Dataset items
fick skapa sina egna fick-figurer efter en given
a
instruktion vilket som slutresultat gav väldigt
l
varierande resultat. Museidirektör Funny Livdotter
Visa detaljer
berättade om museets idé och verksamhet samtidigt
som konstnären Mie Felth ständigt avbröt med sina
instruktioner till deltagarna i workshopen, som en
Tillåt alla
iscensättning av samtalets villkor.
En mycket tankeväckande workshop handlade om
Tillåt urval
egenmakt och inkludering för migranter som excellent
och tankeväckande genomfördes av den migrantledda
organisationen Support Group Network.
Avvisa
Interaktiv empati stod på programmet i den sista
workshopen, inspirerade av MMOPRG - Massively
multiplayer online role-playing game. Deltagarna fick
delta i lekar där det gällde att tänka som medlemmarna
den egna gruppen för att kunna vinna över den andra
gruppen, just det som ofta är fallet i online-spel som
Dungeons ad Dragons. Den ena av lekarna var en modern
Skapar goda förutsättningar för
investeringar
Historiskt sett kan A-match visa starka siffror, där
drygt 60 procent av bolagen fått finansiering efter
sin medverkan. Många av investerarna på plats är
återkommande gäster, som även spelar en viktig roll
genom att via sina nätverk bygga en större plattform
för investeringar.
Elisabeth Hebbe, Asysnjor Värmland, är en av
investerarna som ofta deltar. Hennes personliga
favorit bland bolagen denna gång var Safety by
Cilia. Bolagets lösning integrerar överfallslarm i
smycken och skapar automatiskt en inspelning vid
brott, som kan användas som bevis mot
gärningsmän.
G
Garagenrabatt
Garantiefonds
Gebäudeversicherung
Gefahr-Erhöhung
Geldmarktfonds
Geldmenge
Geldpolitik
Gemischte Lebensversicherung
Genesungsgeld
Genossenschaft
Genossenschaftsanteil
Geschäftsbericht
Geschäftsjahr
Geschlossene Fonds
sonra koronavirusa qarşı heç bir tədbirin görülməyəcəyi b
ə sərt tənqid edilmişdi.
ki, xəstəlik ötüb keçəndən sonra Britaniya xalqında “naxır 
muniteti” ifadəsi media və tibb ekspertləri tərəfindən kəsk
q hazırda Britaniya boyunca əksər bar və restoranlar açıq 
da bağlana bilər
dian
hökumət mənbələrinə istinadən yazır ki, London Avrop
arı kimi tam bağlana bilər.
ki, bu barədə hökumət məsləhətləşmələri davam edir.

» **PROBLEM DESCRIPTION**: Return all the data above, unaltered and complete.

» **WRITTEN SOLUTION**:
fick skapa sina egna fick-figurer efter en given
a
instruktion vilket som slutresultat gav väldigt
l
varierande resultat. Museidirektör Funny Livdotter
Visa detaljer
berättade om museets idé och verksamhet samtidigt
som konstnären Mie Felth ständigt avbröt med sina
instruktioner till deltagarna i workshopen, som en
Tillåt alla
iscensättning av samtalets villkor.
En mycket tankeväckande workshop handlade om
Tillåt urval
egenmakt och inkludering för migranter som excellent
och tankeväckande genomfördes av den migrantledda
organisationen Support Group Network.
Avvisa
Interaktiv empati stod på programmet i den sista
workshopen, inspirerade av MMOPRG - Massively
multiplayer online role-playing game. Deltagarna fick
delta i lekar där det gällde att tänka som medlemmarna
den egna gruppen för att kunna vinna över den andra
gruppen, just det som ofta är fallet i online-spel som
Dungeons ad Dragons. Den ena av lekarna var en modern
Skapar goda förutsättningar för
investeringar
Historiskt sett kan A-match visa starka siffror, där
drygt 60 procent av bolagen fått finansiering efter
sin medverkan. Många av investerarna på plats är
återkommande gäster, som även spelar en viktig roll
genom att via sina nätverk bygga en större plattform
för investeringar.
Elisabeth Hebbe, Asysnjor Värmland, är en av
investerarna som ofta deltar. Hennes personliga
favorit bland bolagen denna gång var Safety by
Cilia. Bolagets lösning integrerar överfallslarm i
smycken och skapar automatiskt en inspelning vid
brott, som kan användas som bevis mot
gärningsmän.
G
Garagenrabatt
Garantiefonds
Gebäudeversicherung
Gefahr-Erhöhung
Geldmarktfonds
Geldmenge
Geldpolitik
Gemischte Lebensversicherung
Genesungsgeld
Genossenschaft
Genossenschaftsanteil
Geschäftsbericht
Geschäftsjahr
Geschlossene Fonds
sonra koronavirusa qarşı heç bir tədbirin görülməyəcəyi b
ə sərt tənqid edilmişdi.
ki, xəstəlik ötüb keçəndən sonra Britaniya xalqında “naxır 
muniteti” ifadəsi media və tibb ekspertləri tərəfindən kəsk
q hazırda Britaniya boyunca əksər bar və restoranlar açıq 
da bağlana bilər
dian
hökumət mənbələrinə istinadən yazır ki, London Avrop
arı kimi tam bağlana bilər.
ki, bu barədə hökumət məsləhətləşmələri davam edir.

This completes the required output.